Eine Hinrichtung wie im Fall von Timothy McVeigh öffentlich zu zeigen, wäre ein Rückfall ins 15. Jahrhundert. Beim Bombenattentat von Oklahoma waren die Opfer zufällige Amerikaner und prinzipiell alle Bürger der USA lassen sich, wie die Verfechter einer Übertragung der Hinrichtung im Fernsehen sagen könnten, als ihre Verwandten betrachten. Aber die Öffentlichkeit mußte noch niemals in der ganzen Geschichte dafür bezahlen, eine Hinrichtung zu sehen. Wieviele Menschen würden wirklich dafür bezahlen, um McVeigh sterben zu sehen?
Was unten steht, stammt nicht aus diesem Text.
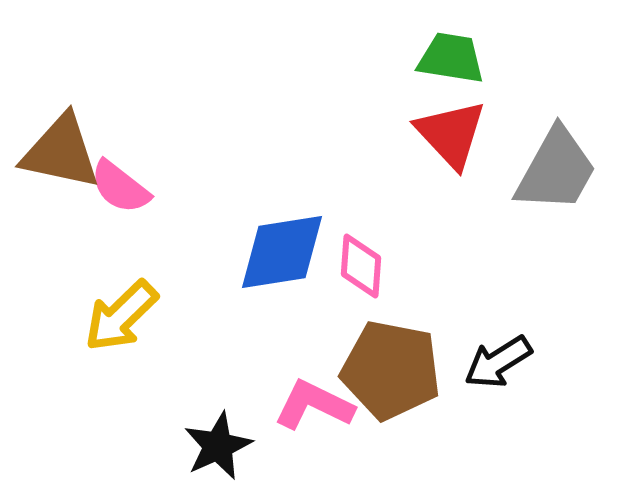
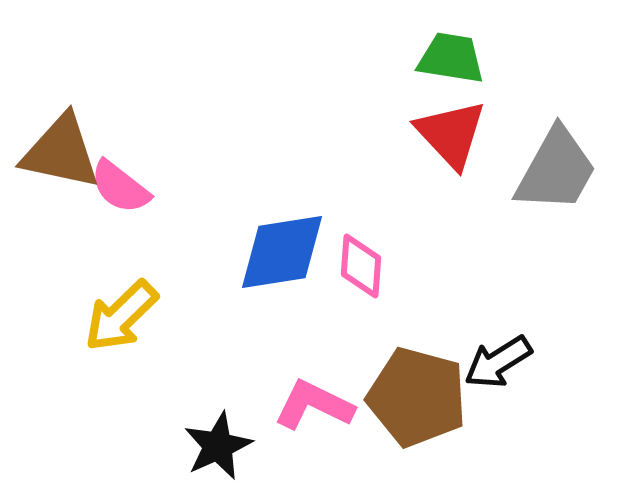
brown pentagon: moved 26 px right, 27 px down; rotated 4 degrees clockwise
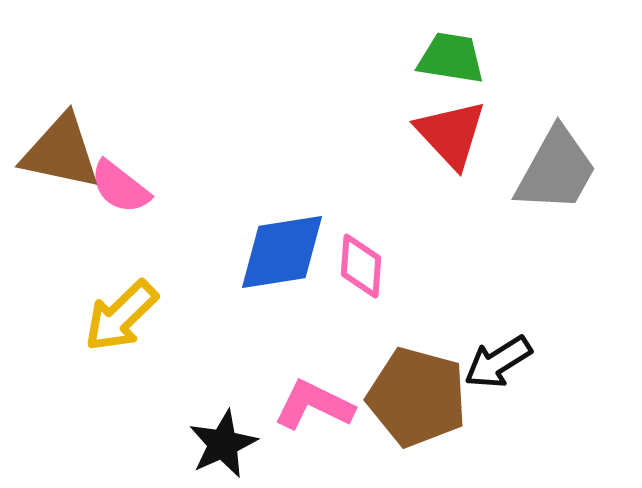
black star: moved 5 px right, 2 px up
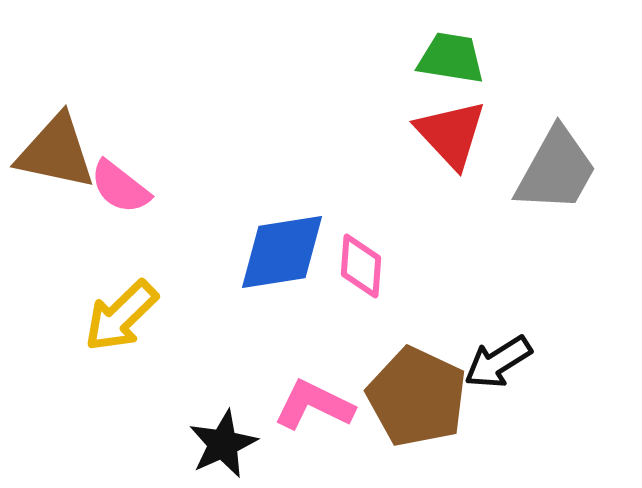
brown triangle: moved 5 px left
brown pentagon: rotated 10 degrees clockwise
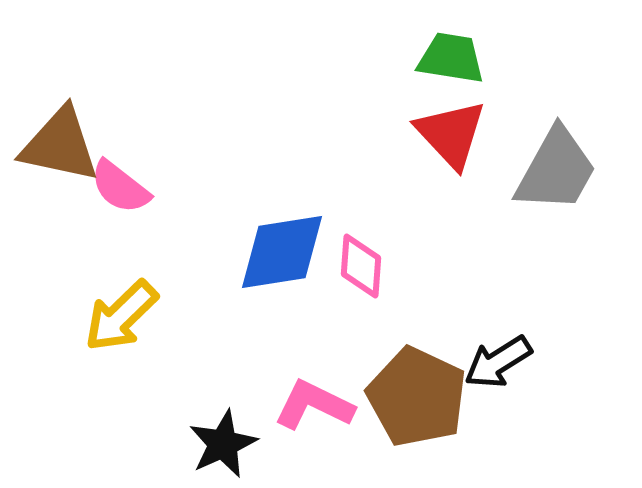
brown triangle: moved 4 px right, 7 px up
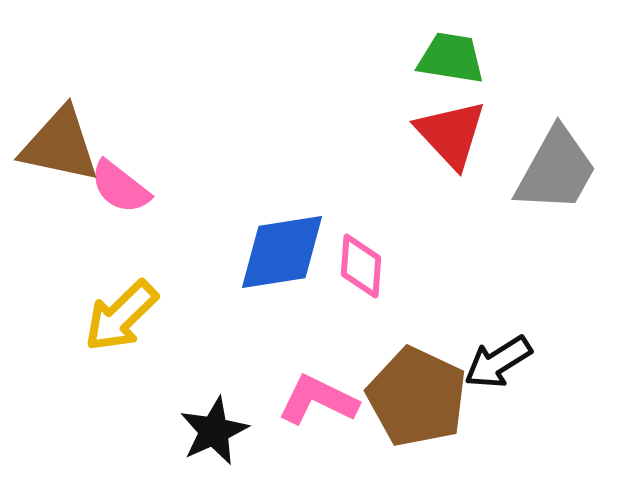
pink L-shape: moved 4 px right, 5 px up
black star: moved 9 px left, 13 px up
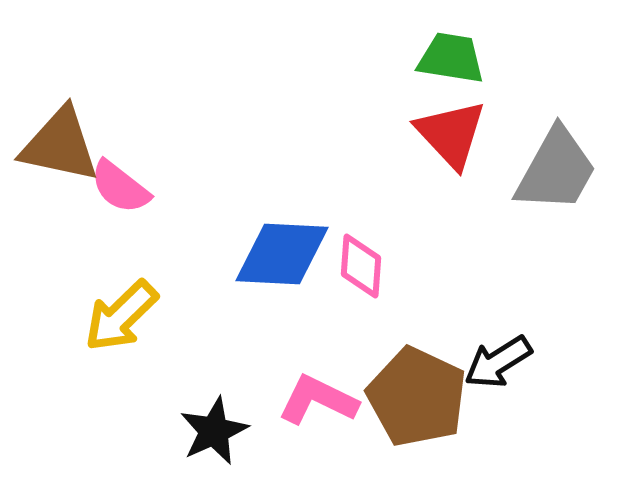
blue diamond: moved 2 px down; rotated 12 degrees clockwise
Man stelle sich vor, daß man sich nach einer Woche schwerer Arbeit zum Ausruhen auf die Couch legt, eine Dose Bier öffnet und eine schöne Pay-per-view Hinrichtung anschaut. Man sieht ihn in den privaten und gemütlichen eigenen Räumen sterben. Wieviel werden die Menschen dafür zahlen wollen? Sollten die Opfer und ihre Verwandten dafür Lizenzgebühren erhalten? Ihr Leiden führte schließlich zum Urteil und zur Hinrichtung, aber sie nahmen nicht aktiv am Geschäft teil. Werden Kabelgesellschaften sie die Hinrichtungen kostenlos sehen lassen oder ihnen zumindest einen Preisnachlaß gewähren? Sollte Pay-per-view Geld eingeführt werden, dann wird es, so bizarr das auch ist, vielleicht staatlich anerkannte Privatpersonen geben, die eine tödliche Injektion ausführen dürfen (Jack Kevorkian, der vielen zum Selbstmord verhalf, sollte dem als Person mit großer Erfahrung zustimmen), und dann könnte sich "Liefern von Gerechtigkeit" beträchtlich beschleunigen.